TypeWhat it capturesWhen to use
Volume snapshotOne disk (root or data) at a single instantBackups; quick recovery points
VM snapshotAll volumes + RAMWhole-VM rollback (KVM-dependent — confirm the option appears in the console for your instance)

For a clean volume snapshot, stop write activity first — either stop the VM, or sync and quiesce databases. CloudStack captures the disk as-is.

Take a snapshot

Console

  1. Storage → Volumes.
  2. Click the volume you want to snapshot (e.g. ROOT-<vm-id>).
  3. Click Take Snapshot, name it (e.g. backup-pre-upgrade), confirm.

CLI

# Find the root volume of an instance
VM=$(cmk list virtualmachines name=hello-atlas | jq -r '.virtualmachine[0].id')
VOL=$(cmk list volumes virtualmachineid=$VM type=ROOT | jq -r '.volume[0].id')
 
cmk create snapshot volumeid=$VOL name=backup-pre-upgrade
cmk list snapshots filter=id,name,state,created

Scheduled snapshots

You can automate snapshots on an interval with a retention policy:

cmk create snapshotpolicy volumeid=$VOL intervaltype=DAILY \
  schedule="03:00" timezone="UTC" maxsnaps=7

Without a retention policy (maxsnaps), recurring snapshots accumulate forever and your storage bill will grow. Set a sensible cap.

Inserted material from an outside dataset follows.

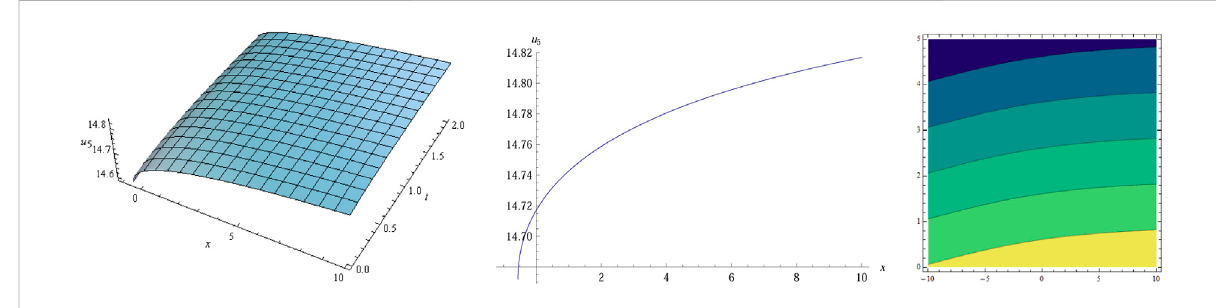
FIGURE 7 3D plot, 2D plot, and contour plot of u 5 with α (cid:2) 0 . 3 , β (cid:2) 0 .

Console equivalent: Storage → Volumes → click volume → Recurring Snapshots → +.

Restore from a snapshot

You don’t “restore in place” — you create a new volume from the snapshot and attach it.

SNAP=<snapshot-id>
NEWVOL=$(cmk create volume snapshotid=$SNAP name=restored-root | jq -r '.volume.id')
 
# Stop the VM, detach the old root, attach the new one
cmk stop virtualmachine id=$VM
cmk detach volume id=$VOL
cmk attach volume id=$NEWVOL virtualmachineid=$VM
cmk start virtualmachine id=$VM

Or, promote the snapshot to a Template and launch a fresh instance from it:

cmk create template snapshotid=$SNAP name=my-template ostypeid=<linux-ostype>

Billing

Snapshots are billed by the storage they consume — incremental, so successive snapshots typically use less than the volume itself. See Operations for the current rate.

Common failures

  • Snapshot stuck in Allocating — CloudStack’s snapshot pipeline is async; wait a few minutes. If it persists, retry. If it persists after retry, contact help@runatlas.is.
  • Restore can’t attach the new volume — the source VM must be stopped, and only one volume can occupy the root slot at a time. Detach the old root first.